Fraudsters Using Fake Encrypted PDF to Phish for Victims’ Credentials


Attackers are purchasing fake encrypted PDF documents to try to phish for unsuspecting users’ login credentials.

John Bambenek, a handler at SANS Internet Electrical storm Center, disclosed the phishing campaign on 4 January. He found that the displeasing fraudsters are targeting users who lack a high level of security awareness.

As he told Threatpost:

“This is an untargeted phishing stump. They are not going after the most sophisticated users. They are contemporary after Joe Cubicle that may not think twice about entering credentials to unlock a PDF.”

The effort begins when a target receives an email from a school speciality. Each attack email comes with the subject “Assessment authenticate” and a PDF document. The attached document claims to contain a link regarding Vet Meds, a mark of medication for pets.

Source: SANS Internet Storm Center

That couldn’t be urge onwards from the truth. The document actually links to a Russian website for a action with the Society for Worldwide Interbank Financial Telecommunications (SWIFT), a banking network which saw its tolerable share of heists in 2016.

Bambenek provides more details in an Internet Raise the roof Center alert:

“The PDF itself was created with Microsoft Word and encompassed a link that suggested it was a locked document and you needed to click a connect to unlock it which pointed to chai[.]myjino[.]ru and gave a screen with a purported PDF behind it and a login box that it delightedly accepts.”

Source: SANS Internet Storm Center

This phishing throw isn’t picky when it comes to a victim’s login credentials. Any username and watchword combination will do. In fact, the fake login box will send on the other side of any information a user inputs into its two designated text fields.

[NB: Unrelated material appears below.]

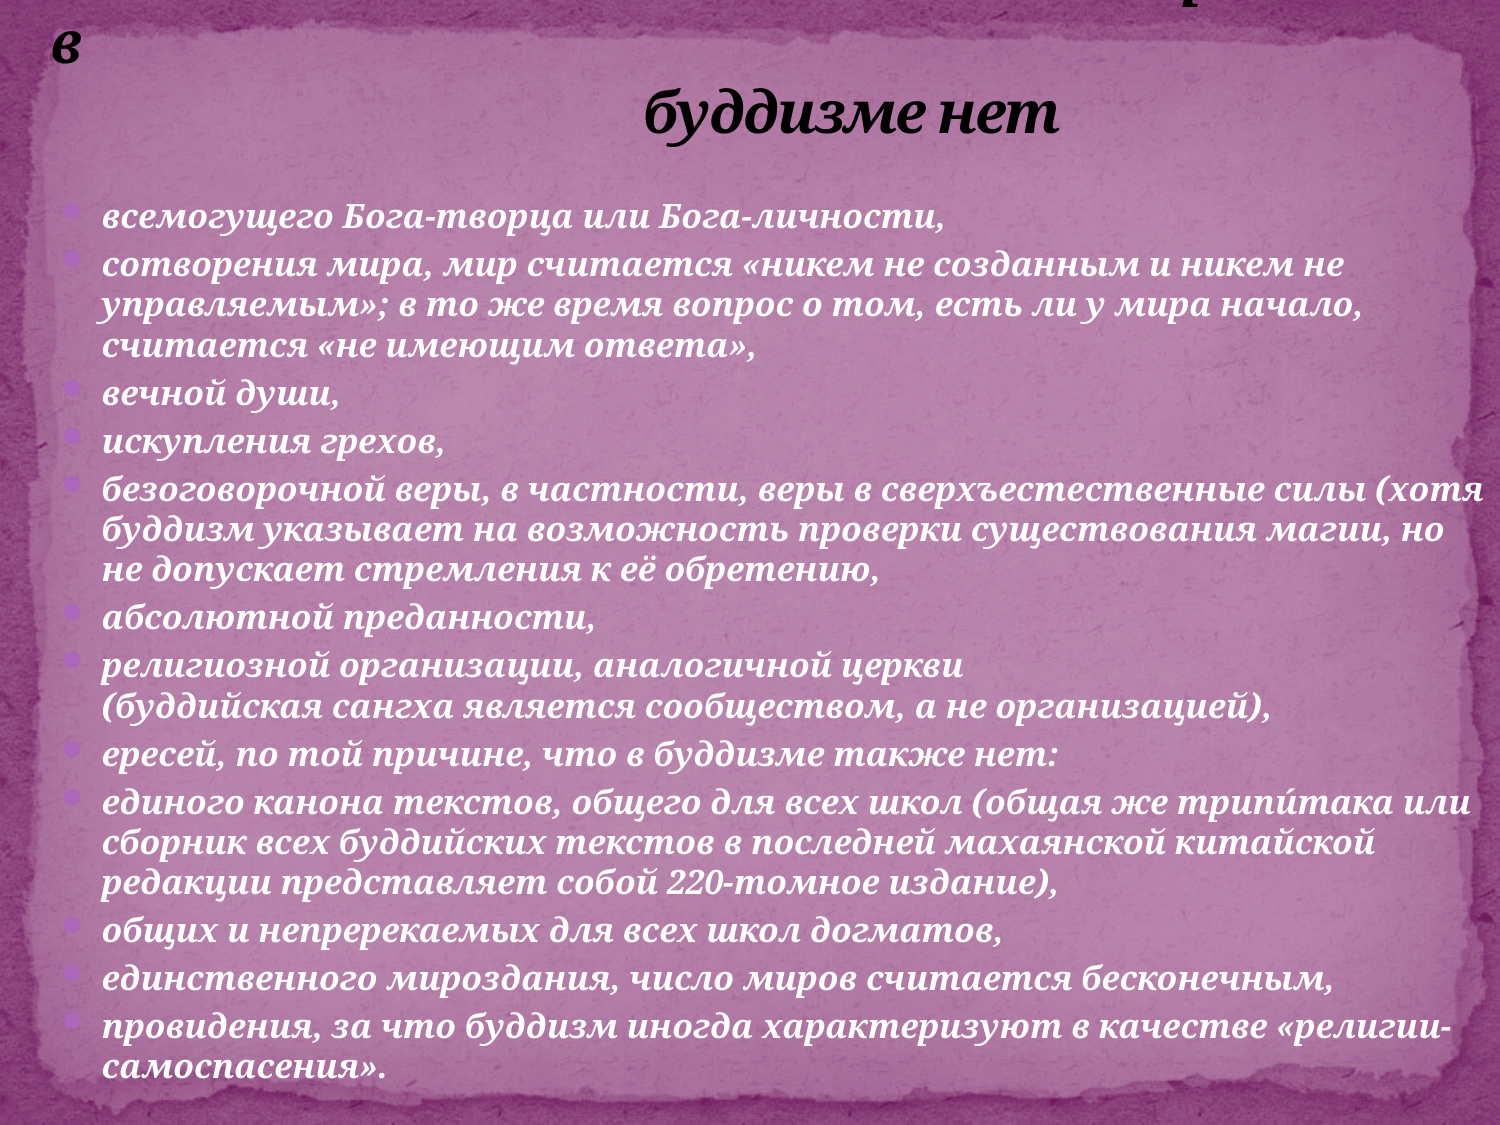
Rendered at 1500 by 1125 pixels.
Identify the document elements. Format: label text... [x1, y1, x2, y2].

list всемогущего Бога-творца или Бога-личности, сотворения мира, мир считается «никем не созданным и никем не управляемым»; в то же время вопрос о том, есть ли у мира начало, считается «не имеющим ответа», вечной души, искупления грехов, безоговорочной веры, в частности, веры в сверхъестественные силы (хотя буддизм указывает на возможность проверки существования магии, но не допускает стремления к её обретению, абсолютной преданности, религиозной организации, аналогичной церкви (буддийская сангха является сообществом, а не организацией), ересей, по той причине, что в буддизме также нет: единого канона текстов, общего для всех школ (общая же трипи́така или сборник всех буддийских текстов в последней махаянской китайской редакции представляет собой 220-томное издание), общих и непререкаемых для всех школ догматов, единственного мироздания, число миров считается бесконечным, провидения, за что буддизм иногда характеризуют в качестве «религии-самоспасения». [46, 187, 1500, 1125]
title В отличие от монотеистических религий в буддизме нет [35, 24, 1465, 153]
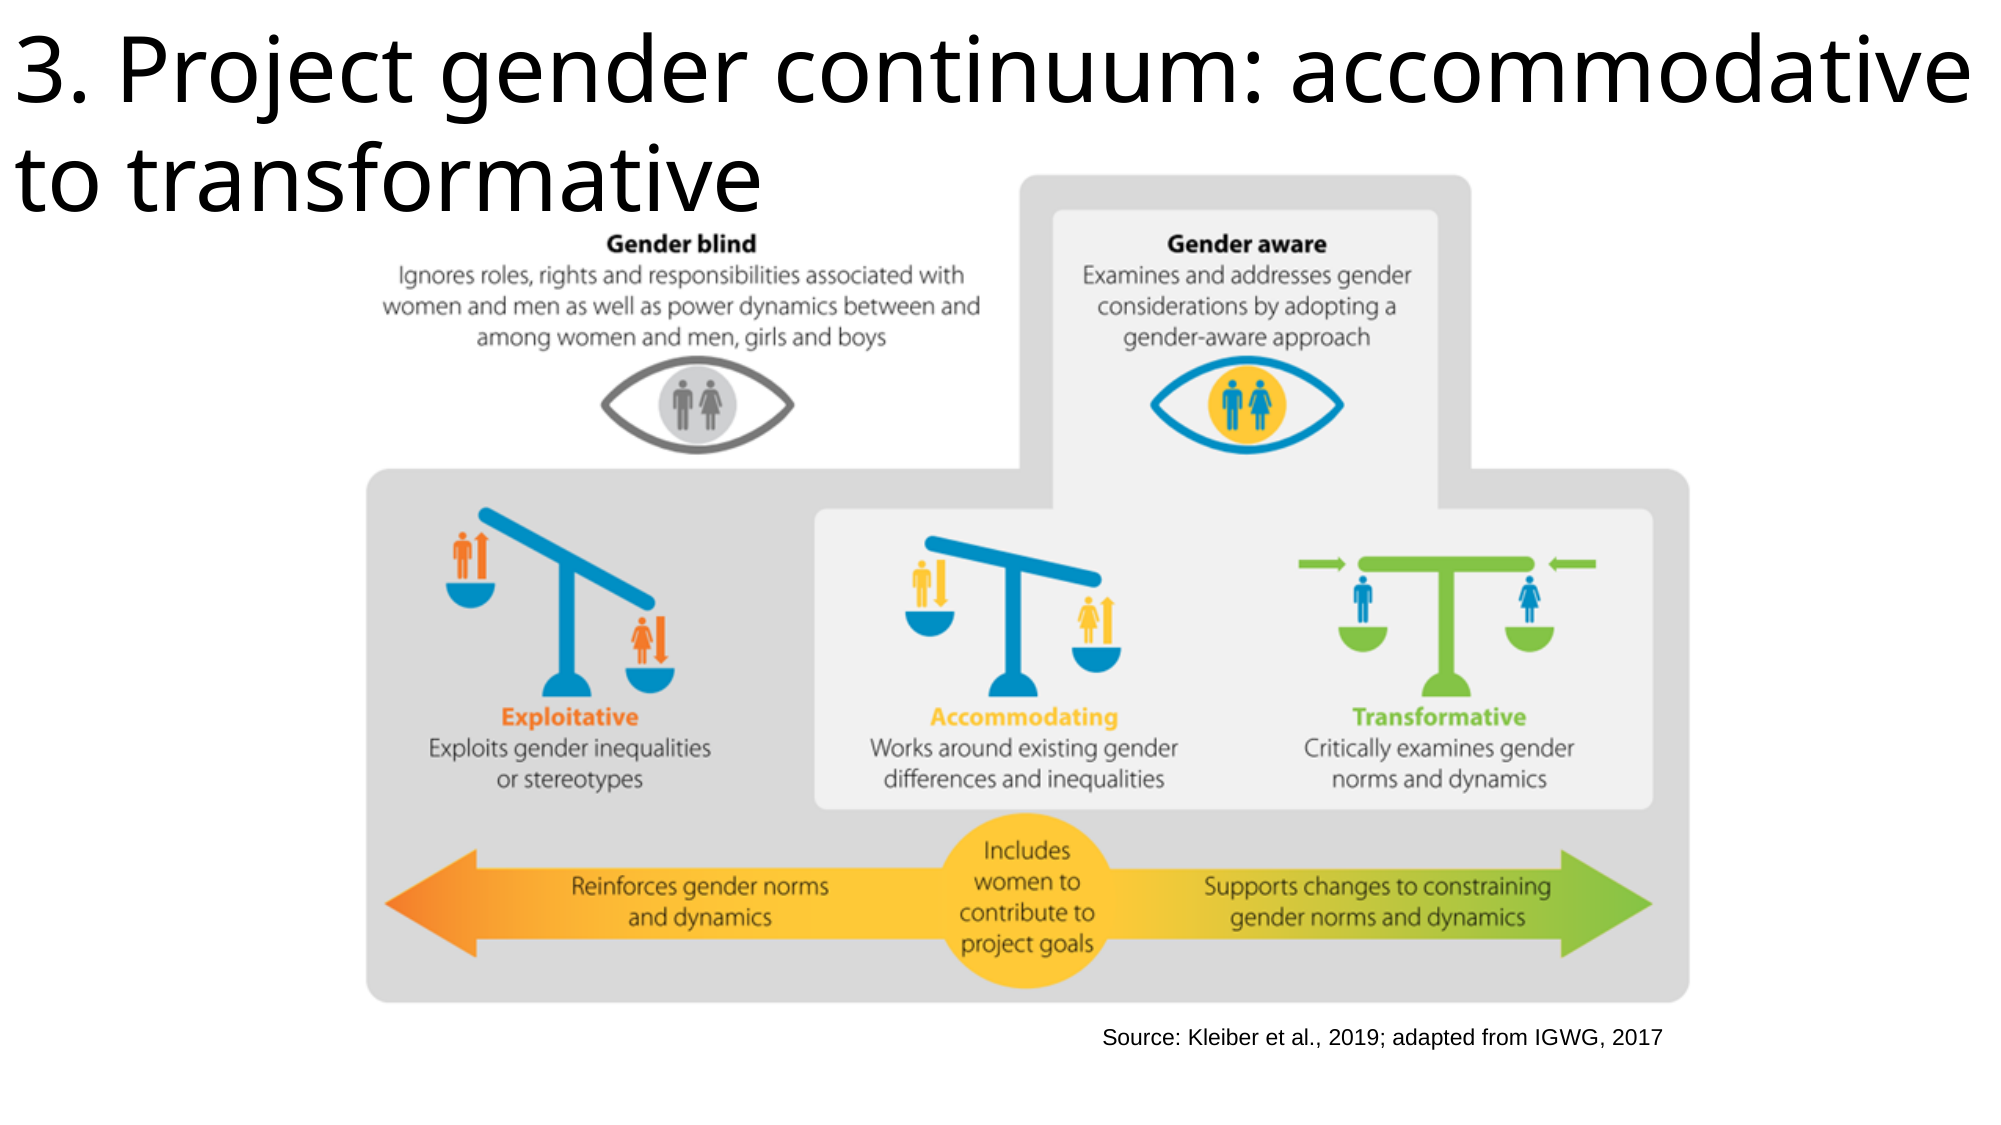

Informant: SANS Internet Storm Center

Users can protect themselves against this push and others like it by looking for tell-tale signs that give the scam away. Fundamental, they should notice that the Russian website does not be equivalent to up to the school’s domain, a discrepancy which could suggest someone compromised an email account alliance to the latter.

Second, they should know that legitimate encrypted PDF records will never ask for a user to enter any of their account credentials in purchase to authenticate themselves. Instead it’ll ask for a password that’s usually unique to that specific document. It’ll look something like this:


Finally, users should in inclusive refrain from clicking on suspicious links and email attachments.